Geoff Webb has over 20 years of experience in the tech industry and is the Director of Solution Strategy at NetIQ. He is responsible for all aspects of defining and communicating how the company solves major challenges that organisations face in light of major disruptive trends: cloud, mobility, social identity and others and how NetIQ solutions for identity and access, security and IT operations management enable successful outcomes. Previously, Geoff also served as a senior manager of Product Marketing at NetIQ, and held other management positions at FutureSoft, SurfControl and JSB.

  • Webb highlights a critical issue in this article: making a distinction between external and internal threats is becoming increasingly difficult and less and less relevant.

    Whether due to complacency or naivety, the vast majority of organisations have failed to adapt security processes and procedures to reflect the changing threat landscape. As Webb highlights, growing numbers of data thefts are inside jobs where users are ‘over privileged’ in terms of rights and permissions to roam the network and steal data. However, the other significant knock-on effect from these over-privileged users is that they will also be empowered to do far more damage to the organization if they fall victim to a phishing attack or other malware infection.

    In this scenario, it is absolutely critical that organisations start embracing a higher level of best practice and governance in security processes and procedures; but they also need to include an extensive internal defence.

    Organisations need a completely infallible way of detecting the presence of malware.
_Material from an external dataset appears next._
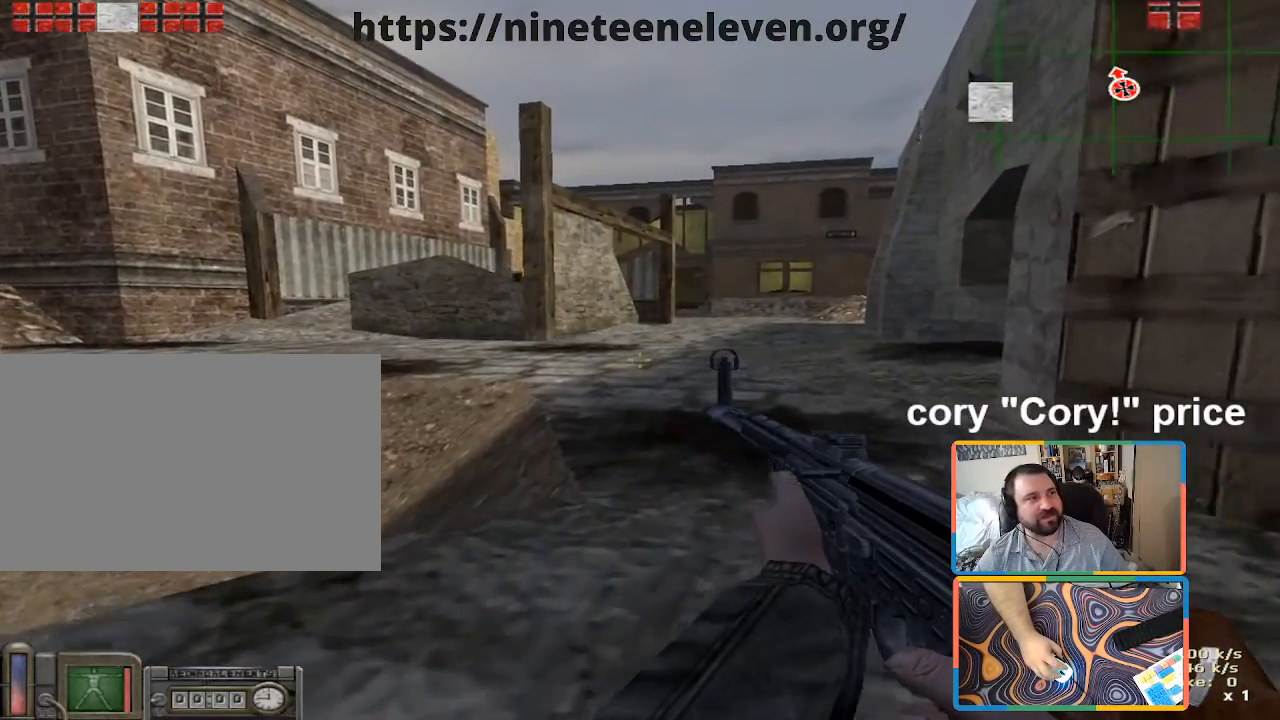
{"keys": ["ctrl", "d"], "mouse": [], "events": [[66, "d", "down"], [250, "d", "up"], [350, "w", "up"], [433, "d", "down"]]}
This ideally needs to be a real time alert triggered by any change to file structure that might indicate compromise or the beginning of the slow move towards the central core of the business.

    File Integrity Monitoring (FIM) is proven to radically reduce the risk of security breaches; it raises an alert related to any change in underlying, core file systems – whether that has been achieved by an inside man or an unwittingly phished employee introducing malware, or some other zero day threat blasting unrecognised past the AV defences. Flagging up changes in this way ensures there is no chance of an APT gaining hold; no risk of the stealth attack that gets in and out leaving no trace – there is a trace and the business is immediately notified.

    The fact is that every business is at risk at all times and defences and detection mechanisms must be implemented on the assumption that traditional firewall and AV measures are fallible – and that the lines between the external and internal threat are now intrinsically blurred.